Dr. Jared Dean was the best kisser in the world. And she didn’t intend to find out anything beyond that.

It was no use. He couldn’t sleep. He pulled his pillow from beneath his head and punched it. It was too hot—
he
was too hot—and Kara was too close.

The more he tried to ignore the fact that The Delectable One was sleeping just a few feet away, the randier he got. It wasn’t fair. Why couldn’t his bodyguard be dull and ugly? Uncomplicated and bow-legged?

It’s just because you’re in a dry spell,
he told himself.
When was the last time you got horizontal with anybody? The last time you got some nooky, they were still debating whether Gore or Bush had won the election.
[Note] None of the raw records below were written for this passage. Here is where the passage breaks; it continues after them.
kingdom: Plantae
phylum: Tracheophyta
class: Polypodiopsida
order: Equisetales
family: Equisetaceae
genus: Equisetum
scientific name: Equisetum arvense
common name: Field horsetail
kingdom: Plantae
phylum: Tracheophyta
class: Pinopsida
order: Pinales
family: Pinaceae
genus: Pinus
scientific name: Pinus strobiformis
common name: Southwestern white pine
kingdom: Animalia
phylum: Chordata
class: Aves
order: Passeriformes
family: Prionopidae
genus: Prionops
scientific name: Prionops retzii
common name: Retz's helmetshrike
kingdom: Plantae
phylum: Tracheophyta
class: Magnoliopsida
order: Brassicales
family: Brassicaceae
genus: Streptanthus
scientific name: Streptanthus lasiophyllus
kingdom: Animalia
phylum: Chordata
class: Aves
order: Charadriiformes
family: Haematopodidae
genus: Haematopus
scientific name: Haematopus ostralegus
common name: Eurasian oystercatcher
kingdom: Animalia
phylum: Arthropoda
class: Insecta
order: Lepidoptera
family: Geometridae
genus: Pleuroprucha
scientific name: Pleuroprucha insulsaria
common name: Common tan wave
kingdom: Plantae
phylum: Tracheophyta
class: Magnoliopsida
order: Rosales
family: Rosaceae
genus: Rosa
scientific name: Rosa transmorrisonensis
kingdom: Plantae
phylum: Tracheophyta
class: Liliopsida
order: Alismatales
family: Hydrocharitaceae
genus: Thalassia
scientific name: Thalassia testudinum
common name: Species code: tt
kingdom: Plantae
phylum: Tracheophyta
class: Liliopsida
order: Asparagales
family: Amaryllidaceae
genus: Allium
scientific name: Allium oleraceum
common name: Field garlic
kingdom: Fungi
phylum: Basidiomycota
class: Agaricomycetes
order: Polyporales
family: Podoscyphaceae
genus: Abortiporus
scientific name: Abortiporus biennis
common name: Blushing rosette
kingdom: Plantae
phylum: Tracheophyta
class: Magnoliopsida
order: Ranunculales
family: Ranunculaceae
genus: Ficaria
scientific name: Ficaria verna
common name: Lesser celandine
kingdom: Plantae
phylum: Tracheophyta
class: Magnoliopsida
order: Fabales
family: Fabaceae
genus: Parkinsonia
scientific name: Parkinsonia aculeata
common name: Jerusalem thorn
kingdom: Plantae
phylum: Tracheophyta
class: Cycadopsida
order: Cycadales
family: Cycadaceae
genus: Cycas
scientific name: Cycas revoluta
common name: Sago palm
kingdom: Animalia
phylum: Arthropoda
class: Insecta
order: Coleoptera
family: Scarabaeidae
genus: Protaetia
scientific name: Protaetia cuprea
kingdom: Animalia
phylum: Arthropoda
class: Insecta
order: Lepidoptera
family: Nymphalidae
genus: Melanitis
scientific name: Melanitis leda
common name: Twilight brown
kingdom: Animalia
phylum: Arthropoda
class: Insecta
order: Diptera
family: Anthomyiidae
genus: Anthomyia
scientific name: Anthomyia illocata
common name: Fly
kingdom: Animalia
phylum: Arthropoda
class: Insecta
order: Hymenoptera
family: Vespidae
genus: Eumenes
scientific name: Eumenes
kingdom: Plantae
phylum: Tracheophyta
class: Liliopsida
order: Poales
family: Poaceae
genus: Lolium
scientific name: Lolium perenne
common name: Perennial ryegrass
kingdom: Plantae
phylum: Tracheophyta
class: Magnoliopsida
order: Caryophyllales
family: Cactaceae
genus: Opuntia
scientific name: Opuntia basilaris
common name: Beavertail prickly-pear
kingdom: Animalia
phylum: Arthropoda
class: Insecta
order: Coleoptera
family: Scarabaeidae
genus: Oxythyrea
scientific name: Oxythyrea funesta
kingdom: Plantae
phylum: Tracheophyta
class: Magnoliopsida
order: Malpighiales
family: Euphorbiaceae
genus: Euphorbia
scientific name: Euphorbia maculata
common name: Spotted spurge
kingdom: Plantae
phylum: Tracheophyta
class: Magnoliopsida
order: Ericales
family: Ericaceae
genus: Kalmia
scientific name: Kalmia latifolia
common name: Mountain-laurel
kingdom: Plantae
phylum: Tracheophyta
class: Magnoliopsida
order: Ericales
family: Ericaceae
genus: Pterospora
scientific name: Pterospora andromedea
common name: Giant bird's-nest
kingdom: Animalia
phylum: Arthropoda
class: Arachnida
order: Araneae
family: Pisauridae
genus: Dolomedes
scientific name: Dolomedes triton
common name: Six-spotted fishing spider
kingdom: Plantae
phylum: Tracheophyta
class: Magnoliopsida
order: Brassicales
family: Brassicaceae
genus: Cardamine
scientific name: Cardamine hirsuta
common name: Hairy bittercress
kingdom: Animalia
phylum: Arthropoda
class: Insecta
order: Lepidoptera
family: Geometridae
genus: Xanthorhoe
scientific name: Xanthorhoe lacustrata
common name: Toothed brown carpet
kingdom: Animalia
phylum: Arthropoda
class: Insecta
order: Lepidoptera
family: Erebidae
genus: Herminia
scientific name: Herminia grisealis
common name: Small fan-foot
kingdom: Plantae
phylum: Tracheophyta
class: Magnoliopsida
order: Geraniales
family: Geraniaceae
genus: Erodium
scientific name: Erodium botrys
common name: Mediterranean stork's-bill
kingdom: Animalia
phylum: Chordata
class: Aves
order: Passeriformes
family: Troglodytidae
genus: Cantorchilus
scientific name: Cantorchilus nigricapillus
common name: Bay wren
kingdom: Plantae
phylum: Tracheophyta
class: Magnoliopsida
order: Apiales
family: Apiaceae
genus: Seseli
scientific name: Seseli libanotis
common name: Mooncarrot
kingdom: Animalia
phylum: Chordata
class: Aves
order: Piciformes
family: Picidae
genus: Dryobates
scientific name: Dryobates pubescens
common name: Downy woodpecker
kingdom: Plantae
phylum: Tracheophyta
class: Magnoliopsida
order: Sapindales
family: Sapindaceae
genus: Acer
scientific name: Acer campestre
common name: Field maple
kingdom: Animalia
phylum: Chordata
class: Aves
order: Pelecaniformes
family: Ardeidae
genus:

Right? So just … put her out of your mind.

Right. Sure. Piece of cake. Ha!

As if in response to his frustration, his door creaked open with ominous slowness. Jared clutched the blanket beneath his chin and stared at the large, menacing silhouette framed in the doorway. He was a fan of horror movies, so he knew he was about to be stalked, chased, then cut in half with a table saw, only to be saved at the last minute so he could appear in the sequel. A
bad
sequel.

“Leave me alone,” he said to the approaching silhouette. “Go find Jennifer Love Hewitt.”

The silhouette stopped short of his bed. His curtains were wide open, and as the moon came out from behind the clouds he saw it was Kara. Her silhouette was menacingly huge because she was wearing an armadillo suit.